══ Texte fourni
En commençant ma garde aux urgences, je me dis que ce qu’est devenue la pédiatrie ne donne pas envie d’en faire son métier. (photo d’illustration)

SANTÉ – Je m’appelle Avril O. et depuis quelques printemps déjà, je soigne des enfants.

Sur ma “fiche d’avenir”, en CP, j’avais écrit que je voulais devenir fermière, pédiatre ou danseuse étoile. La suite de ma vie a révélé que j’avais la souplesse d’un balai et que sorties de “La petite maison dans la prairie”, les vaches me terrifiaient.

Je pense qu’à 6 ans, je savais déjà que l’enfance est une période merveilleuse que la maladie ne devrait pas abîmer, ne devrait pas voler, ne devrait pas tuer. Je crois toujours qu’être un enfant malade n’est pas être un enfant quand même, mais être un enfant surtout. D’ailleurs, entre pédiatres, on s’adresse pour avis un “enfant” plutôt qu’un “patient”.

Pédiatre, plus qu’un métier

J’avais raison à 6 ans, la maladie n’empêche pas les enfants de jouer, de s’émerveiller, de s’aimer… Et d’entraîner leurs familles comme leurs soignants avec eux. Un service de pédiatrie résonne de rires et d’amitié, même quand la triste injustice de la vie ose y jouer sa partition.

À 6 ans, j’ignorais par contre que devenir pédiatre me demanderait onze ans d’études sanctionnées par deux concours difficiles et des soutenances de thèses/mémoires en série jusqu’à ma retraite, signifierait travailler 60 à 80 heures par semaine, 24 voire 36 heures d’affilée sans boire, manger ou dormir, être à 35 ans payée moins que le SMIC horaire, m’amènerait à être angoissée souvent, épuisée tout le temps, à verser beaucoup de larmes, à douter, à échouer, me donnerait l’impression de manquer ma vie privée, de sacrifier ceux que j’aime, de m’oublier en route. J’ignorais tout cela et bien plus encore, mais je doute que le comprendre m’aurait dissuadée, c’est vraiment une grande chance de pratiquer chaque jour un métier que l’on aime.

Des urgences engorgées, des médecins débordés, des secteurs désertés

Pourtant, ce soir, en commençant ma garde aux urgences, je me dis que ce qu’est devenue la pédiatrie ne donne pas envie d’en faire son métier. Ni à la grande moi, ni à la moi de 6 ans.
════
══ Données extraites
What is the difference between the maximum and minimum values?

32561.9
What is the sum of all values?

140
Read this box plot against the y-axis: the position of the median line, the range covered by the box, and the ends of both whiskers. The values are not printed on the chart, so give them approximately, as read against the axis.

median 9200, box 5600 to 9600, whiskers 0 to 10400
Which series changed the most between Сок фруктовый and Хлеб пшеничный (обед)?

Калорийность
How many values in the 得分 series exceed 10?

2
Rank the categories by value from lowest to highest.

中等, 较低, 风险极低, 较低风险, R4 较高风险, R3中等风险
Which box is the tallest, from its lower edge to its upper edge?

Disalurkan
════
## Consigne
Selon le texte fourni, pourquoi Avril O. doute-t-elle que connaître à l'avance les difficultés du métier de pédiatre l'aurait dissuadée de le choisir ? Répondez en une à trois phrases. Les items n'ont aucun lien avec le texte fourni.

## Réponse
Elle en doute parce qu'elle considère que c'est vraiment une grande chance de pratiquer chaque jour un métier que l'on aime. Pour elle, cela compte davantage que les longues études, les horaires épuisants, le faible salaire et les sacrifices personnels.